Container Security in AKS/EKS: What Australian Businesses Need to Know

Containers and Kubernetes offer incredible agility but introduce novel risks. In Australia, where industries from finance to mining adopt AKS or EKS, awareness of container misconfigurations and runtime threats is critical.

Common Misconfigurations

• Privileged Containers: Running containers with --privileged or root user gives attackers root on the host node. Train DevOps teams to use least-privilege security contexts and drop Linux capabilities they don’t need.

• Exposed Dashboards & APIs: Kubernetes dashboards often default to no auth. Ensure role-based access control (RBAC) is enforced and kube-api access is limited to trusted IPs via network policies.

Runtime Threats

• Image Supply-Chain Attacks: Malicious or vulnerable base images can introduce backdoors. Use Azure Container Registry (ACR) vulnerability scanning or third-party tools to detect CVEs before deployment. Awareness materials should highlight recent incidents where attackers slipped malware into popular public images.

• In-Cluster Lateral Movement: Once a container is compromised, bad actors may hop across pods.

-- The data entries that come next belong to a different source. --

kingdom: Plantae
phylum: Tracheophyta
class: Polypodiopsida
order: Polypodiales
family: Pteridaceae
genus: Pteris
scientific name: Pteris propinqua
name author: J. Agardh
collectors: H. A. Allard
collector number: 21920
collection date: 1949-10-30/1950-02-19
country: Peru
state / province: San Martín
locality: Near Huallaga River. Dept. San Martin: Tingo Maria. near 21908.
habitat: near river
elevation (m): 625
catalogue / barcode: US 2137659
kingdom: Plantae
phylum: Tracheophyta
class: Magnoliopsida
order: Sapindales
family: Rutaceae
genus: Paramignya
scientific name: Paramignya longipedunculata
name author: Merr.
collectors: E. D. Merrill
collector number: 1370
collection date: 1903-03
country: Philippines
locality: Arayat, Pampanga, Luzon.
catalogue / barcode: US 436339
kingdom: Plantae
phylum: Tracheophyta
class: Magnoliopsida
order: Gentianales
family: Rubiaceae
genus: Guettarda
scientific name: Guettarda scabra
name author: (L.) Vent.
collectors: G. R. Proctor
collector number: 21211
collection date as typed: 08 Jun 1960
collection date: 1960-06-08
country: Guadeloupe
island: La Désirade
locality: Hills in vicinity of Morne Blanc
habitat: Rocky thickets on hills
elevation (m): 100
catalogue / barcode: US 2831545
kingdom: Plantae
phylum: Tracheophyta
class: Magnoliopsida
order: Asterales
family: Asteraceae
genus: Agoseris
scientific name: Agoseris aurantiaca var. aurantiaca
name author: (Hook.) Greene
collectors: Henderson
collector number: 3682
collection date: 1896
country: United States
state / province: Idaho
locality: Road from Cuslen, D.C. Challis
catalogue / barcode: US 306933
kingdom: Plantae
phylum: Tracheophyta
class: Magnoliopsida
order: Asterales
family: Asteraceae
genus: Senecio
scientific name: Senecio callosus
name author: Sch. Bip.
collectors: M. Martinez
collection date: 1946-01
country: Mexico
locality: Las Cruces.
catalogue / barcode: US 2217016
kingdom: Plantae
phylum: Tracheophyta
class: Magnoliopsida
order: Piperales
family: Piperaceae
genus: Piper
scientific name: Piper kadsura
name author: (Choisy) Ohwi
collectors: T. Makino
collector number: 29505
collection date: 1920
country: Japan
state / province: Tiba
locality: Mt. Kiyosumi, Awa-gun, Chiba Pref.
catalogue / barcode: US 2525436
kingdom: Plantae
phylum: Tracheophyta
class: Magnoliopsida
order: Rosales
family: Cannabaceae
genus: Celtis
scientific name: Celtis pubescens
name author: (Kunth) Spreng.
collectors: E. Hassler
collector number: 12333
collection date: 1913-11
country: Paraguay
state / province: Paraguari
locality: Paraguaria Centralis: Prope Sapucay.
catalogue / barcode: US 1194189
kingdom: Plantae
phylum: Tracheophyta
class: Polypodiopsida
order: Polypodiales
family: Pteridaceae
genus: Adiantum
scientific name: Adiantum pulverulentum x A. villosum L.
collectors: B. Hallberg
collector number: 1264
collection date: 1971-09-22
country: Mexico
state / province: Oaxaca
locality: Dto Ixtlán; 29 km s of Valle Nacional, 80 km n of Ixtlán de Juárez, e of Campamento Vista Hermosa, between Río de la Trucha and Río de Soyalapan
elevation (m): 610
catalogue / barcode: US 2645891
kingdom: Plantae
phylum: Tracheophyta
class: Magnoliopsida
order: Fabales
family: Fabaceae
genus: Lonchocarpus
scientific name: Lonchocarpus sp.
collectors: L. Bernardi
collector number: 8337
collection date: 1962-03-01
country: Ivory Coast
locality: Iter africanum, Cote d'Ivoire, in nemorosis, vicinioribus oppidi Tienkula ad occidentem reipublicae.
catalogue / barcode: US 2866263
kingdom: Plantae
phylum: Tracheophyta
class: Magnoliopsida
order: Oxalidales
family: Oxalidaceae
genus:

Namespace segmentation and network policies help confine traffic. Emphasise that a namespace is not a security boundary—namespace network policies define true micro-segmentation.

Monitoring & Incident Response

Deploy CrowdStrike's Falcon® Cloud Security runtime threat detection tools to alert on suspicious syscalls (e.g. execution in read-only volumes). Integrate with Sentinel for centralised alerting. Dev and SecOps teams need awareness that container breaches often show subtle symptoms—unexpected process starts or anomalous outbound connections.